Meru - dairy cooperative in Kenya

Meru Central Dairy in Kenya converted to production of UHT milk. The Union also works on marketing this new product.


Meru Central Dairy Union is formed by 19 affiliated societies. With its factory and marketing organisation, it serves these societies. Meru Central Dairy serves approximately 10.000 active farmers. Meru Central Dairy manages the full process, from the collection of milk from the societies to processing of the milk and marketing of the produced products. Meru Central Dairy has its own artificial insemination services.

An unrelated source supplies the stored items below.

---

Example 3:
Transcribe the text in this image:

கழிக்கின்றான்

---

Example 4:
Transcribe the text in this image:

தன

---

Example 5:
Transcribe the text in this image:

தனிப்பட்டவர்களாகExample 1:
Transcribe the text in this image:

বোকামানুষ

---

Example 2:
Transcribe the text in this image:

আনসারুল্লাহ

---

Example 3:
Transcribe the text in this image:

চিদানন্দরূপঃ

After the company assessment, Agriterra signed a first contract with Meru Central Dairy for the period 1 September - 31 December 2013. Meru Central Dairy made significant progress in 2013, and in the second half of the year it converted to production of UHT milk. The Union then focused on marketing this new product. A start was also made on Information and Communication Technology (ICT) optimisation within the organisation, and the use of digital weighing scales was adopted. A proposal for a new milk price system was drafted, and extension work and support to primary cooperatives undertaken. Because of time constraints and the new focus on UHT production, it was not yet possible to conduct training of board and staff. Meru appointed a project manager responsible for the Action Plan, supported by Agriterra, and this has facilitated easier and quicker communication.

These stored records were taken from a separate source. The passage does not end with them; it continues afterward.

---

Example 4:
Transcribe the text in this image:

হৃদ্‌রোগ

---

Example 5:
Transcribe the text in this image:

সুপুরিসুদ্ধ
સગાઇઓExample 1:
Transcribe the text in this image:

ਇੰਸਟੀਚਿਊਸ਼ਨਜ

In 2014, the business of Meru Central Dairy really took up. Milk intake increased to 85,000 kg daily. Because of increase in milk volumes, much effort was put in marketing. Sales volumes increased to 1,87 M Ksh. Five new primary cooperatives became member of the union, making the total of 27. The approach of working with 30 extension officers paid off, mostly by re-activing members. It increased confidence of farmers, through training and exchange visits to each other’s farms. However, average production of members is still only 4-5 kg. 

In 2015, Meru is underway constructing a new building that will house the new processing line (2nd UHT line). The new line is touted to have 10,800L processing capacity per hour and all the costs associated with it comes to a total of KES 230M (EUR 1.9 M). This will be financed by internal capitalisation with the money coming from monthly contribution of up to KES 3M from its members. Furthermore the supplier has also agreed to deliver the equipment based on hire purchase terms. The master plan for expansion was elaborated with assistance of Agriterra and involvement of several Agripool experts.